O arqueólogo Cenker Atila, da Universidade Sivas Cumhuriyet, identificou resíduos suspeitos em garrafas de vidro romanas — conhecidas como unguentaria — durante uma pesquisa para o livro “Objetos de Vidro do Museu de Bergama”, lançado em 2022, do qual é coautor. Ele analisou sete vasos diferentes do Museu de Bergama, mas só conseguiu um resultado conclusivo em um artefato do século II, escavado na antiga cidade de Pérgamo.
Ao abrir a garrafa e coletar amostras de flocos marrons em seu interior, Atila constatou “fezes humanas, uma alta concentração de tomilho e azeite”. Ele afirmou que as descrições presentes em textos antigos permitiram reconhecer na mistura um preparado medicinal citado por Galeno, famoso médico romano.
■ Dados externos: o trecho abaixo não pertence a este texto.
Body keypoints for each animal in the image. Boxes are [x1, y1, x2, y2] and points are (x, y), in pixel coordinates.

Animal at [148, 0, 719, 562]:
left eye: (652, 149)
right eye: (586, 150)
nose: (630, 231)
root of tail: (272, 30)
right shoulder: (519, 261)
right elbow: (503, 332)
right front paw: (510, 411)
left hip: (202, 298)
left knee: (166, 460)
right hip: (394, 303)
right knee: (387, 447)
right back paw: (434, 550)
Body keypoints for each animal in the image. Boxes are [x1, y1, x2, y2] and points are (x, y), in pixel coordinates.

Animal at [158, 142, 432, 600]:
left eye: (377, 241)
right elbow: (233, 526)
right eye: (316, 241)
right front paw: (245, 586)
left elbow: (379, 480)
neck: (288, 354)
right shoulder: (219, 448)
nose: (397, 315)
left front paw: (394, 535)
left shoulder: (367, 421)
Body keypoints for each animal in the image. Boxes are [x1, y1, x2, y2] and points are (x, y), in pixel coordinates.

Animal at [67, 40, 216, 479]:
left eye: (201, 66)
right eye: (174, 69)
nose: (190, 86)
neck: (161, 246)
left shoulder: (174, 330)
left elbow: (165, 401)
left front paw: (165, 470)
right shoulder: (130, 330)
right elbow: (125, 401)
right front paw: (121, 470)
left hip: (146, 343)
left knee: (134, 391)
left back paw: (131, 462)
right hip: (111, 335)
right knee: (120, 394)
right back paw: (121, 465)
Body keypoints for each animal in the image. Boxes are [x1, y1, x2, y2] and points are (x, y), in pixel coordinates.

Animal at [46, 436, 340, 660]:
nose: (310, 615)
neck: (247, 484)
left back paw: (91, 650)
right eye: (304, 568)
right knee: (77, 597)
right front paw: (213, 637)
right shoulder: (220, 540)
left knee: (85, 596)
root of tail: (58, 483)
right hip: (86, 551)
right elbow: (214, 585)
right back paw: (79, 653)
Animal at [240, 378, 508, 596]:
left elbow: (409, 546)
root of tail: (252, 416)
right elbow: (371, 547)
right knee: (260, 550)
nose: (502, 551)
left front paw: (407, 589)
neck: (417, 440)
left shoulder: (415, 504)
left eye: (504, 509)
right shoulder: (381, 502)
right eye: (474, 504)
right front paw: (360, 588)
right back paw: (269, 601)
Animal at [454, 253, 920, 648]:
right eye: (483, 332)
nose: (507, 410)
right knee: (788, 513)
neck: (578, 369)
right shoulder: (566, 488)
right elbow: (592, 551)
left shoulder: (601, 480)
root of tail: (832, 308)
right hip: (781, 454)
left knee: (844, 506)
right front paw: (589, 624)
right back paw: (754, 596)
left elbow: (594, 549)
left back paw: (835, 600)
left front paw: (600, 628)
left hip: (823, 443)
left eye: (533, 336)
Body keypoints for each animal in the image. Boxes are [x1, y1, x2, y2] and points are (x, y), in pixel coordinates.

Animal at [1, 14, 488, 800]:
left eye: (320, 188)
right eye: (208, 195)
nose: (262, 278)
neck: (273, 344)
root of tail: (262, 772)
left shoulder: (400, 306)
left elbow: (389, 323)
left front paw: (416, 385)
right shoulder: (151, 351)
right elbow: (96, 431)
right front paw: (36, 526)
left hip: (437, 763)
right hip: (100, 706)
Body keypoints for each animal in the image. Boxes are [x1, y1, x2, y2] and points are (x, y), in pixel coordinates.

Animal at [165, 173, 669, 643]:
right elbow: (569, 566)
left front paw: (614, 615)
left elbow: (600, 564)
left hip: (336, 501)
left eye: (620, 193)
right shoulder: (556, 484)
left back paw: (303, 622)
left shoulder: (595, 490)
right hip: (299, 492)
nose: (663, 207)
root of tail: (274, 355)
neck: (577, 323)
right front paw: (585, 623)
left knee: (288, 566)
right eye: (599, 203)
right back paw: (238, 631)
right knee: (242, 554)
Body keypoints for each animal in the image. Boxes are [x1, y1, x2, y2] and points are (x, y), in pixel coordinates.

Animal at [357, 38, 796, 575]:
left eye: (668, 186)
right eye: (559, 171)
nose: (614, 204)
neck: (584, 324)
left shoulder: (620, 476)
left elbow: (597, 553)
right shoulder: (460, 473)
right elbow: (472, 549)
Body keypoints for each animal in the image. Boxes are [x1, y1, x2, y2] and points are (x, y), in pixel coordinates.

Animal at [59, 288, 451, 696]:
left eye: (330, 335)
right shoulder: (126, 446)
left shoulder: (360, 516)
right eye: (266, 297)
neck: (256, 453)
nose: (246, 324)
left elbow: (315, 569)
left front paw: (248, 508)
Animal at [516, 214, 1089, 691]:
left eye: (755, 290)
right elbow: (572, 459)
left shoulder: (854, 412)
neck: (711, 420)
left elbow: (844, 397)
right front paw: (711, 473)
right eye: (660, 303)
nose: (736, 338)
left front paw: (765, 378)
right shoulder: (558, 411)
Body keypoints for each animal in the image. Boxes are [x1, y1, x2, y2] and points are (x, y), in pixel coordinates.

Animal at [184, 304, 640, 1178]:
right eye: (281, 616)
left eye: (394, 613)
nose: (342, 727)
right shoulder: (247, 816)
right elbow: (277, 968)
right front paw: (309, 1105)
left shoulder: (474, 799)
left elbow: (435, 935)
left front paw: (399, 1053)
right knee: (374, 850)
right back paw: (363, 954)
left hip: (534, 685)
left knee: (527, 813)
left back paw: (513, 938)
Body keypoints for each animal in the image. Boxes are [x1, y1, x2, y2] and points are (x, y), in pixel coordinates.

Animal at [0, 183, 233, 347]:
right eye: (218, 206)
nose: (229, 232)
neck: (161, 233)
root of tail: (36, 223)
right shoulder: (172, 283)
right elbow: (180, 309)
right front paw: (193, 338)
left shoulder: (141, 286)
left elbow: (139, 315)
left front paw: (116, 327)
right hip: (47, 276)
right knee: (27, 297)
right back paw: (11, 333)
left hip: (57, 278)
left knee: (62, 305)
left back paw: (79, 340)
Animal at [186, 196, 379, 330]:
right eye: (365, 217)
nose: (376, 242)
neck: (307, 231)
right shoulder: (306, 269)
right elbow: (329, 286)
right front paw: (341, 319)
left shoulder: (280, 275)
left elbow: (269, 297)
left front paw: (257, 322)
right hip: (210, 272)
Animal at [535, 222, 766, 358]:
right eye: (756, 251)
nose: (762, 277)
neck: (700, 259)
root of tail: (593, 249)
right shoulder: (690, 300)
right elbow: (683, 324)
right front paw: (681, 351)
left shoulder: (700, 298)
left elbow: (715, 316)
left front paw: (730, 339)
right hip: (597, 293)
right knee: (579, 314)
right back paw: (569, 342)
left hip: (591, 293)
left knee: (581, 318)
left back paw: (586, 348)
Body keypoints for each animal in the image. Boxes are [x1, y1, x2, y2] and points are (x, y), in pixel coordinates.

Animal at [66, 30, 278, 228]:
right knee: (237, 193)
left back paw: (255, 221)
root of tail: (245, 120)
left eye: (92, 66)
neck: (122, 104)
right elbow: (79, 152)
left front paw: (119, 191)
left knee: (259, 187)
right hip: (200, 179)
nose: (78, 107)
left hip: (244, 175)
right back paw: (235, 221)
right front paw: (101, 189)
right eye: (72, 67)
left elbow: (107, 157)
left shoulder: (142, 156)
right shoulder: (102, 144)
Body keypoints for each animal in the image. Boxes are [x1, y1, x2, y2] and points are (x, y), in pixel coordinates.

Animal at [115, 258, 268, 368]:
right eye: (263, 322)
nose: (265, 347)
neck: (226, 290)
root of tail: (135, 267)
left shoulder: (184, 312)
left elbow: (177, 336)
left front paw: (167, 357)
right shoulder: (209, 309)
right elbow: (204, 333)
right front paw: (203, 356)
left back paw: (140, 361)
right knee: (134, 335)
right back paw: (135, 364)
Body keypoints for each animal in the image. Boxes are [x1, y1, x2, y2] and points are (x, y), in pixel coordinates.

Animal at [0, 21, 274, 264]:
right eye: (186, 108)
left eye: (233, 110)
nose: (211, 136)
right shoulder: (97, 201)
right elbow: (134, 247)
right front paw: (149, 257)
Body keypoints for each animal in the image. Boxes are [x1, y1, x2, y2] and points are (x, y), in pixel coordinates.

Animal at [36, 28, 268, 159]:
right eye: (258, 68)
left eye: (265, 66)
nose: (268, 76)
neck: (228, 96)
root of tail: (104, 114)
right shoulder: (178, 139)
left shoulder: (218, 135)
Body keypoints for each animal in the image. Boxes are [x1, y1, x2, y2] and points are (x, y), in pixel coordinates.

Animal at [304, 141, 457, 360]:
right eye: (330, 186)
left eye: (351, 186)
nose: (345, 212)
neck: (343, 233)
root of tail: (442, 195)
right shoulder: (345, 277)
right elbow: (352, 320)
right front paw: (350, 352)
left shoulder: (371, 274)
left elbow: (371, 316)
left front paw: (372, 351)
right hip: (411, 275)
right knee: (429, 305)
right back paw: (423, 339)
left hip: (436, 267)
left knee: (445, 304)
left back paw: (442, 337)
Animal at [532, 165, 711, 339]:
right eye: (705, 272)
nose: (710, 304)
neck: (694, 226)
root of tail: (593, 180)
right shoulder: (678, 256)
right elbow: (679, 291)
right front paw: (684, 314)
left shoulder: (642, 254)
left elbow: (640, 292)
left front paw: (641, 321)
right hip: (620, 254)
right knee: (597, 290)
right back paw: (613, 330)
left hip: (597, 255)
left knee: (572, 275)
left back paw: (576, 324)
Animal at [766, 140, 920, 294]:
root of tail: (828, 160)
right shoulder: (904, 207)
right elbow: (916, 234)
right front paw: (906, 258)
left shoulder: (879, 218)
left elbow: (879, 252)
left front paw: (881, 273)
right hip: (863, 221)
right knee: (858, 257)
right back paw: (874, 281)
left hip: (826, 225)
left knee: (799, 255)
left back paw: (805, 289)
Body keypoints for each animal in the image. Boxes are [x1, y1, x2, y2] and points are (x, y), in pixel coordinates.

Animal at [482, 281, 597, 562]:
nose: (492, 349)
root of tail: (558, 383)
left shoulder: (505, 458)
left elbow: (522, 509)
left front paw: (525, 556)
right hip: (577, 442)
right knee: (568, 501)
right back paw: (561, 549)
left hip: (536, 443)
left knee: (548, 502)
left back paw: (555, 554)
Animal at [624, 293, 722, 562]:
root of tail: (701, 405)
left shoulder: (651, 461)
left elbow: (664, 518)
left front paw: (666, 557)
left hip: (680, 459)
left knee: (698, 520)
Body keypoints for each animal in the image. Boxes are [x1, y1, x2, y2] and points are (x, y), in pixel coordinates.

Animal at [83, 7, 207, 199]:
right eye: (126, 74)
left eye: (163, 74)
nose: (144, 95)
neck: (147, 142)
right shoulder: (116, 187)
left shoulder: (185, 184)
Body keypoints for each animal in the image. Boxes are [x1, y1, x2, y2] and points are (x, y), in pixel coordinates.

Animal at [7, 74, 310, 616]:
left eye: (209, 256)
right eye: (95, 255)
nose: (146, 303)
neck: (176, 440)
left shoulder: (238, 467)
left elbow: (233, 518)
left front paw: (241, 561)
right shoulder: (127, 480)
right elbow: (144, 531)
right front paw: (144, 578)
Galeno nasceu em uma família grega abastada em Pérgamo e foi um dos pioneiros da anatomia, servindo a três imperadores romanos. Suas obras influenciaram a medicina por cerca de 1.500 anos.
“Encontrar o próprio remédio descrito por Galeno foi uma grande surpresa e motivo de imensa alegria para nós”, celebrou Atila.